In males, a significant surge of testosterone targets the larynx, causing the thyroid cartilage to undergo rapid and substantial growth. This hormone not only enlarges the overall structure but also causes the two laminae to fuse at a more acute angle. The male larynx becomes larger in both its transverse and anteroposterior dimensions compared to the female larynx.
In females, the presence of estrogen prevents this dramatic growth and angular change in the laryngeal cartilage. While the female larynx does grow during puberty, the changes are far less pronounced than those observed in males. The cartilage plates remain at the wider angle, ensuring the laryngeal prominence does not project significantly beyond the soft tissues of the neck.
The adult male vocal folds become anchored to the newly enlarged thyroid cartilage, which creates the physical basis for the adult male voice.
Voice Pitch and Resonance
The hormone-induced laryngeal growth primarily alters vocal pitch and resonance. The expansion of the thyroid cartilage elongates and thickens the vocal folds, which are the tissues responsible for creating sound when air passes over them.
The physics of sound dictate that longer and thicker vibrating structures produce a lower frequency, or pitch, similar to a guitar string. Male vocal folds lengthen significantly, reaching an average length between 1.75 and 2.5 centimeters. This increase causes the male voice to drop by approximately one full octave during puberty.
Female vocal folds also lengthen, but to a much smaller degree, typically measuring between 1.25 and 1.75 centimeters in adulthood. This minimal change means the female voice drops only slightly, usually by about three to four semitones. Consequently, adult males have a lower fundamental frequency, averaging about 125 Hz, while adult females average around 210 Hz.

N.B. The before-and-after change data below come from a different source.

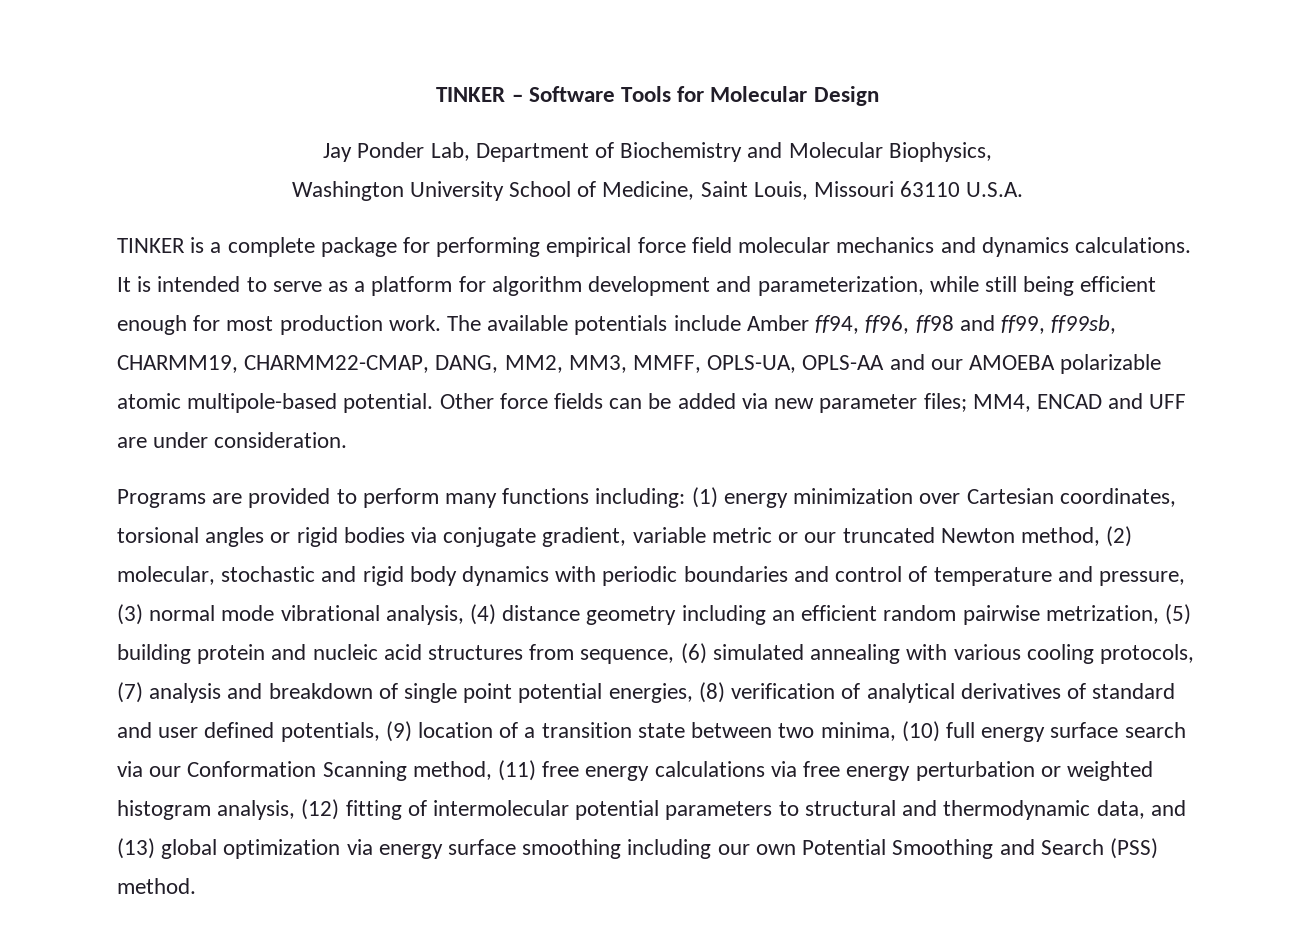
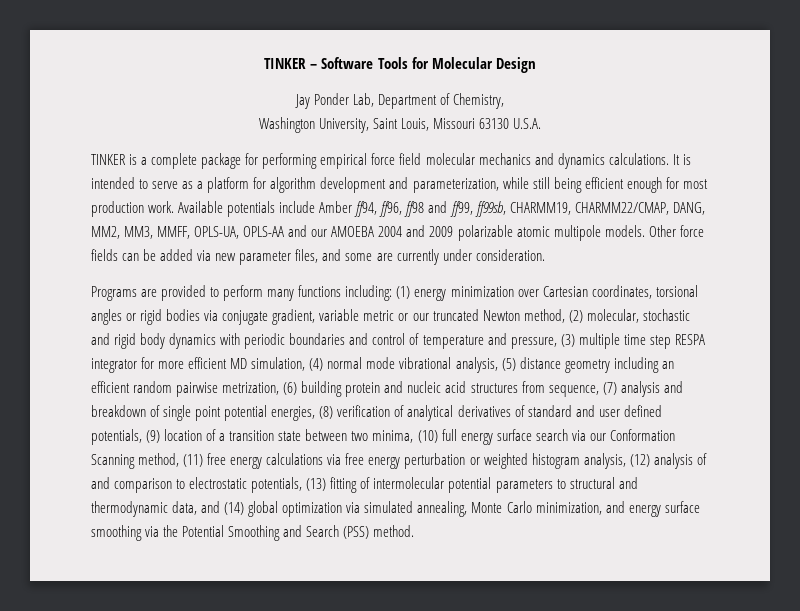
[620,142,992,162] [291,181,695,201] Biochemistry and Molecular Biophysics, // Washington University School of Medicine, -> [453,93,505,109] [258,117,369,133] Chemistry, // Washington University,
[900,181,961,197] 63110 -> [479,118,510,129] 63130
[447,315,569,331] The available -> [178,201,224,213] Available
[244,355,430,373] CHARMM22-CMAP, -> [574,202,669,215] CHARMM22/CMAP,
[1060,354,1162,374] [117,393,434,413] polarizable atomic multipole-based potential. -> [378,225,645,241] 2004 and 2009 polarizable atomic multipole models.
[923,393,1187,412] [117,437,147,448] files; MM4, ENCAD and UFF are -> [295,249,439,265] files, and some are currently
(143, 614) none -> [578,333,705,349] [91,357,324,373] multiple time step RESPA integrator for more efficient MD simulation, (4)
[470,604,497,625] (4) -> [501,358,516,371] (5)
[1164,604,1191,625] (5) -> [283,382,298,395] (6)
[680,643,1194,664] (6) simulated annealing with various cooling protocols, -> (599, 391) none
(340, 809) none -> [653,453,707,469] [91,477,327,493] analysis of and comparison to electrostatic potentials, (13)
[117,838,155,859] (13) -> [224,502,245,515] (14)
[378,839,796,859] energy surface smoothing including our own -> [364,501,700,517] [91,525,179,541] simulated annealing, Monte Carlo minimization, and energy surface smoothing via the

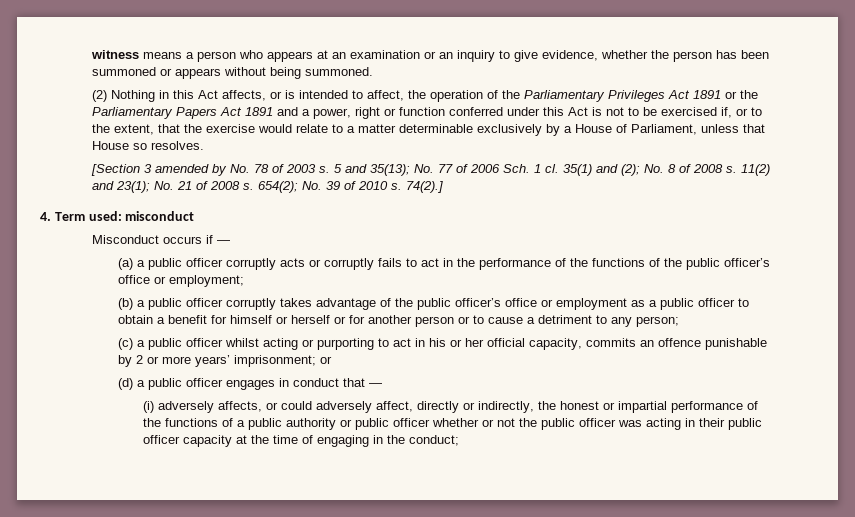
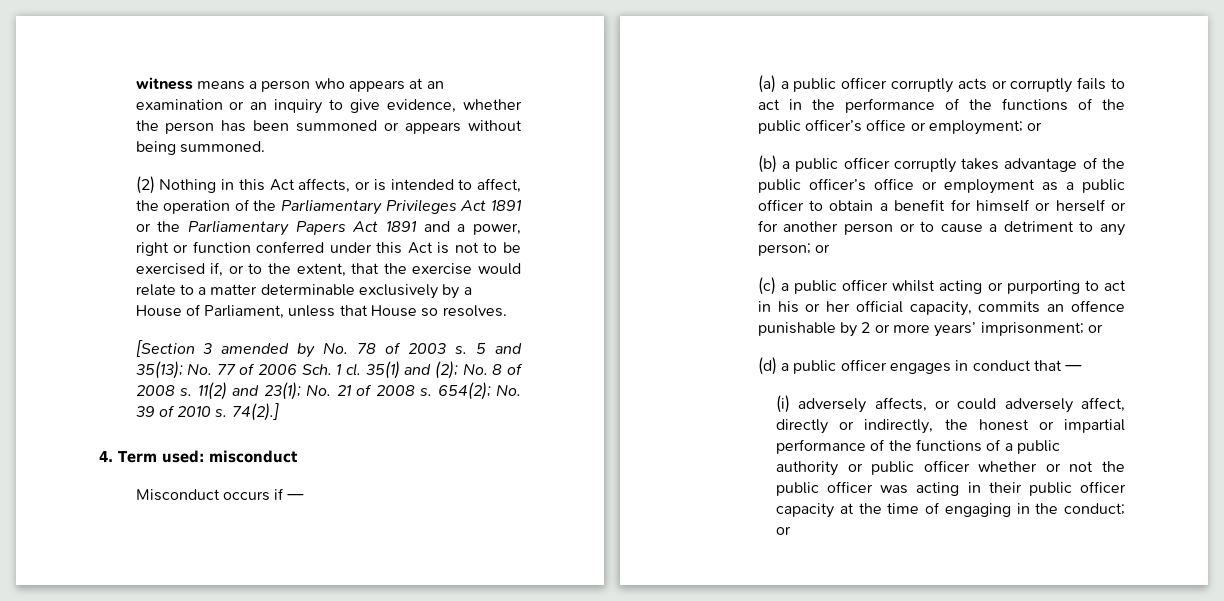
(244, 281) none -> [1027,122,1043,131] or
(679, 321) none -> [815,244,831,253] or
(460, 440) none -> [776,526,792,535] or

Variations in Laryngeal Prominence
The visibility of the laryngeal prominence exists on a spectrum for all individuals, despite the general anatomical rules. Some women may naturally have a slightly more visible prominence due to genetic factors or variations in cartilage structure. Conversely, some men may have a smaller, less noticeable Adam’s Apple due to a naturally wider angle of fusion.
In some cases, a more visible prominence in a female may be associated with atypical hormonal development, such as conditions resulting in higher-than-typical levels of androgens. For most adult females, the laryngeal prominence is clinically considered minimal, with studies suggesting that a projection greater than 2 millimeters is unusual.
A cosmetic surgical procedure called chondrolaryngoplasty, commonly referred to as a tracheal shave, is available for individuals who find their laryngeal prominence aesthetically undesirable. This procedure involves carefully reducing the protruding portion of the thyroid cartilage. The surgery is performed with caution to avoid damaging the underlying vocal cords, which attach directly behind the prominence.